Why, does the book have the answer as being absolute max and min. This isnt a closed interval graph is it?

Answer 6

and how come the book has abso max/ min and also have rel. max/min in parentheses?

Answer 7

?

Answer 8

I can't confirm, but it seems like now it has one absolute min, two absolute max, and two relative min

Answer 9

Okay, i an see, that but, if you could help me understand why the these critcal point would be considered absolute max and min and not just rel. max and min, considering that this is not a graph over a closed interval

Answer 10

can you help me with my question?

Answer 11

What are the critical numbers?

Answer 12

i know critical numbers are where the derivative is equal to zero

Answer 13

OK, turning points. So what did your derivative tell you?

Answer 14

well , i dont have a function, i only have a graph, which i posted

Answer 15

Im really just confused over when to lable somehting as an abso max or min or rel. max or min

Answer 16

OK, so what is going on at 0 and 4, I can't tell from the graph?

Answer 17

Well, those are open circles right, which means this is an open interval?

Answer 18

Meaning the graph doesn't include those points, correct?

Answer 19

correct

Answer 20

See i thought that if i was asked to find the max and min or a graph with an open interval, there could only be relative extrema.

Answer 21

Who told u that?

Answer 22

well, nonbody told me that, from my reading i always saw that when a book talked about absolute max, and min, it talked about it with regards to a closed interval. I mean, the book also talked about realtive max and min over closed intervals, but how is it that i determin whether the answer to a question such as the one i got is relative or absolute?

Answer 23

As far as I can see on the bit of graph you posted there are 3 turning points, two tops and a bottom.

Answer 24

The highest top is the absolute max and the lower one the relative (or local) max.

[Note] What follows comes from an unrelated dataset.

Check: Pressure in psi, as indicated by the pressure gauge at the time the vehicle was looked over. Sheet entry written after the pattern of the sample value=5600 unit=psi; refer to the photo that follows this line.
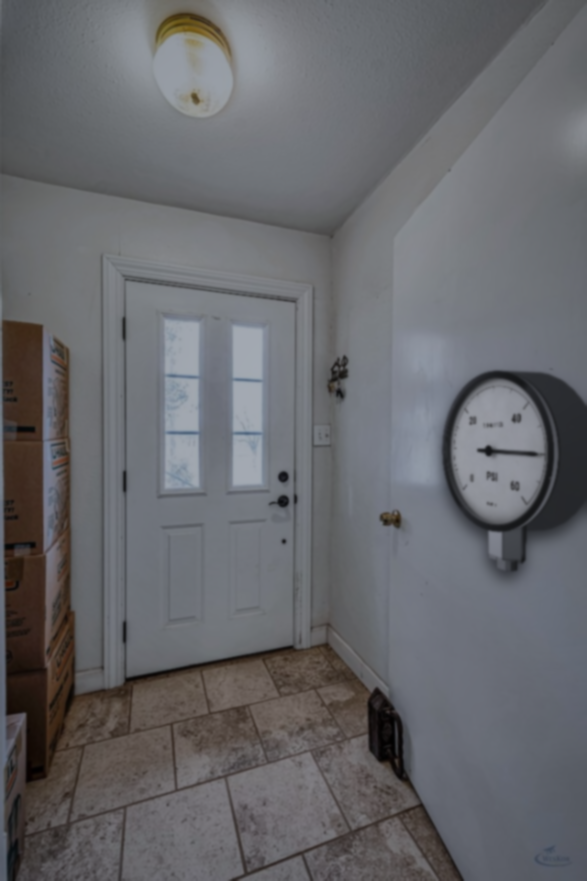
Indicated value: value=50 unit=psi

And there is only one bottom so it is the absolute bottom.

Answer 25

my graph may be off, but both tops are eqaul

Answer 26

How come you say that the tops and bottoms are absolute max and min, and not relative max and min, or are they both

Answer 27

Max just means highest value of y and min just means lowest. Relative is in between.

Answer 28

oh so relative could be considerde a smaller hill or smaller valley compared to the absolute hill or vallyey

Answer 29

With a lower value of y for a top and a higher value of y for a bottom.

Answer 30

got it thanks

Answer 31

Normally to test this, when you have a suitable function, you take a second derivative and then the sketch is just for reference or quick check.

Answer 32

Like here: http://en.wikipedia.org/wiki/Second_derivative_test

But don't worry if you haven't done this yet.

Answer 33

Pic.

Answer 34

That was actually a really helpful graph, thanks